The study also reveals that traditional ecological knowledge is not static folklore, but an evolving body of empirical and symbolic wisdom capable of responding to environmental, social, and economic pressures. Practices such as intercropping, planting “according to the moon”, and “planting water” are not remnants of the past but contemporary strategies of sustainability grounded in local logic. These contrast sharply with dominant models of rural development that prioritize productivity over meaning, and uniformity over diversity.
However, these systems face critical threats. The erosion of associative work due to youth migration, the increasing environmental impacts of extractive activities, and the marginal position of smallholders in value chains all pose serious risks to the long-term viability of campesino strategies. While experiences such as Misión Chocolate point to the transformative potential of locally driven initiatives, their impact remains limited in the absence of institutional frameworks that truly value peasant knowledge and territorial intelligence.

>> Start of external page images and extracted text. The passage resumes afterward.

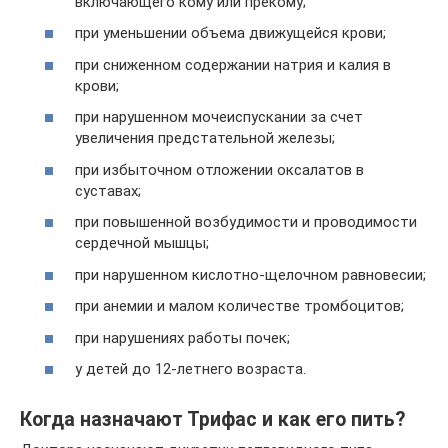
включающего кому или прекому;
при уменьшении объема движущейся крови;
при сниженном содержании натрия и калия в
крови;
при нарушенном мочеиспускании за счет
увеличения предстательной железы;
при избыточном отложении оксалатов в
суставах;
при повышенной возбудимости и проводимости
сердечной мышцы;
при нарушенном кислотно-щелочном равновесии;
при анемии и малом количестве тромбоцитов;
при нарушениях работы почек;
у детей до 12-летнего возраста.
Когда назначают Трифас и как его пить?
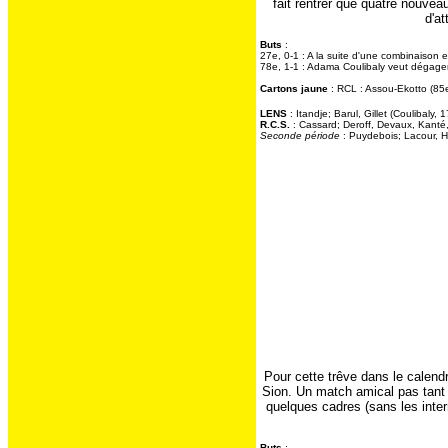
fait rentrer que quatre nouvea
d'a
Buts
:
27e, 0-1 : A la suite d'une combinaison e
78e, 1-1 : Adama Coulibaly veut dégager l
Cartons jaune
: RCL : Assou-Ekotto (85
LENS
: Itandje; Barul, Gillet (Coulibaly
R.C.S.
: Cassard; Deroff, Devaux, Kanté
Seconde période
: Puydebois; Lacour, H
Pour cette trêve dans le calend
Sion. Un match amical pas tant 
quelques cadres (sans les inte
Buts
:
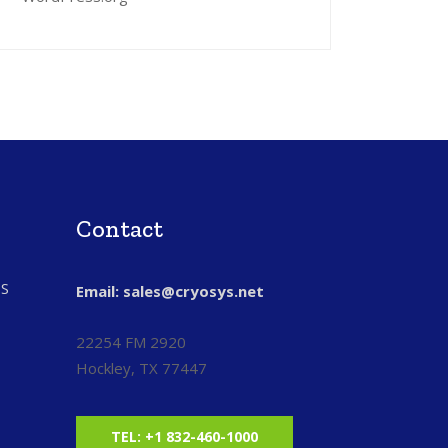
Contact
S
Email: sales@cryosys.net
22254 FM 2920
Hockley, TX 77447
TEL: +1 832-460-1000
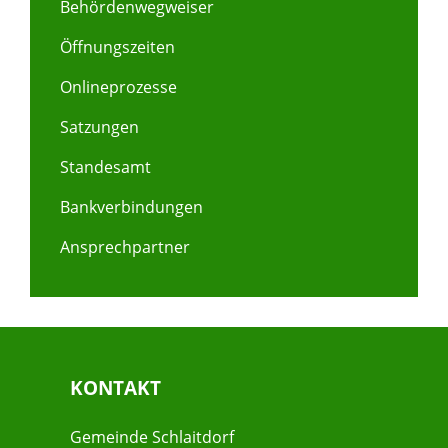
Behördenwegweiser
Öffnungszeiten
Onlineprozesse
Satzungen
Standesamt
Bankverbindungen
Ansprechpartner
KONTAKT
Gemeinde Schlaitdorf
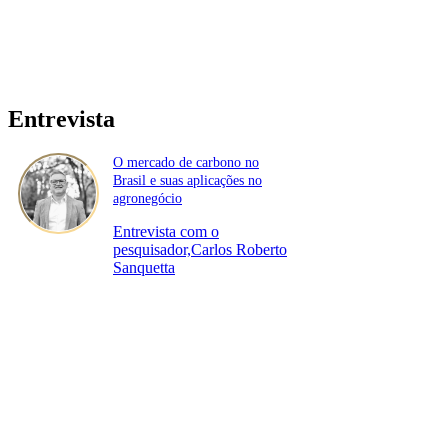
Entrevista
O mercado de carbono no
Brasil e suas aplicações no
agronegócio
Entrevista com o
pesquisador,Carlos Roberto
Sanquetta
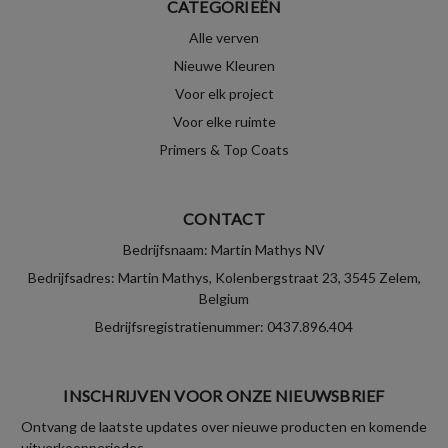
CATEGORIEËN
Alle verven
Nieuwe Kleuren
Voor elk project
Voor elke ruimte
Primers & Top Coats
CONTACT
Bedrijfsnaam: Martin Mathys NV
Bedrijfsadres: Martin Mathys, Kolenbergstraat 23, 3545 Zelem,
Belgium
Bedrijfsregistratienummer: 0437.896.404
INSCHRIJVEN VOOR ONZE NIEUWSBRIEF
Ontvang de laatste updates over nieuwe producten en komende
uitverkoopperiodes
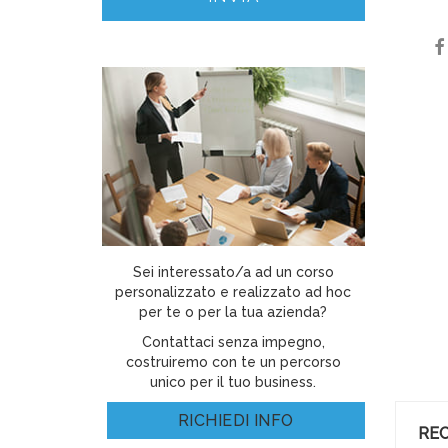
Sei interessato/a ad un corso
personalizzato e realizzato ad hoc
per te o per la tua azienda?
Contattaci senza impegno,
costruiremo con te un percorso
unico per il tuo business.
RICHIEDI INFO
REC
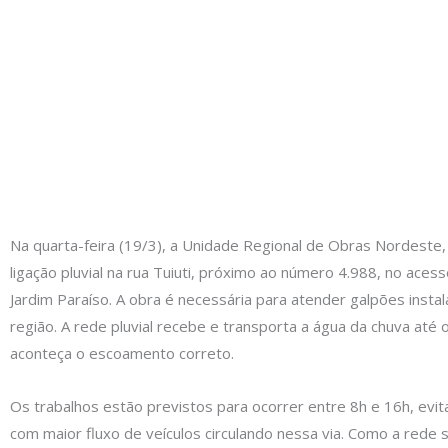
Na quarta-feira (19/3), a Unidade Regional de Obras Nordeste,
ligação pluvial na rua Tuiuti, próximo ao número 4.988, no acess
Jardim Paraíso. A obra é necessária para atender galpões insta
região. A rede pluvial recebe e transporta a água da chuva até 
aconteça o escoamento correto.
Os trabalhos estão previstos para ocorrer entre 8h e 16h, evit
com maior fluxo de veículos circulando nessa via. Como a rede s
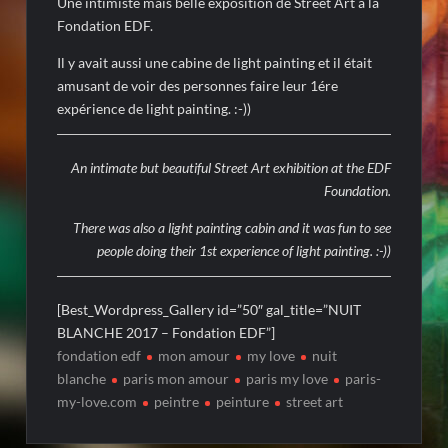
Une intimiste mais belle exposition de Street Art à la
Fondation EDF.
Il y avait aussi une cabine de light painting et il était
amusant de voir des personnes faire leur 1ére
expérience de light painting. :-))
An intimate but beautiful Street Art exhibition at the EDF
Foundation.
There was also a light painting cabin and it was fun to see
people doing their 1st experience of light painting.
:-))
[Best_Wordpress_Gallery id=”50″ gal_title=”NUIT
BLANCHE 2017 – Fondation EDF”]
fondation edf
mon amour
my love
nuit
blanche
paris mon amour
paris my love
paris-
my-love.com
peintre
peinture
street art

The case of Lebrija thus contributes to broader discussions on sustainability in Latin America by shifting the focus from inputs and outputs to identity, memory, and ecological coherence. It calls for a paradigm shift: one in which public policy, academic research, and rural development converge around the recognition that sustainable futures are not built for rural communities, but with them, and, above all, from their own epistemologies. Listening to and supporting the knowledge systems of those who have long cultivated the land is not only a matter of justice, but of social and ecological necessity.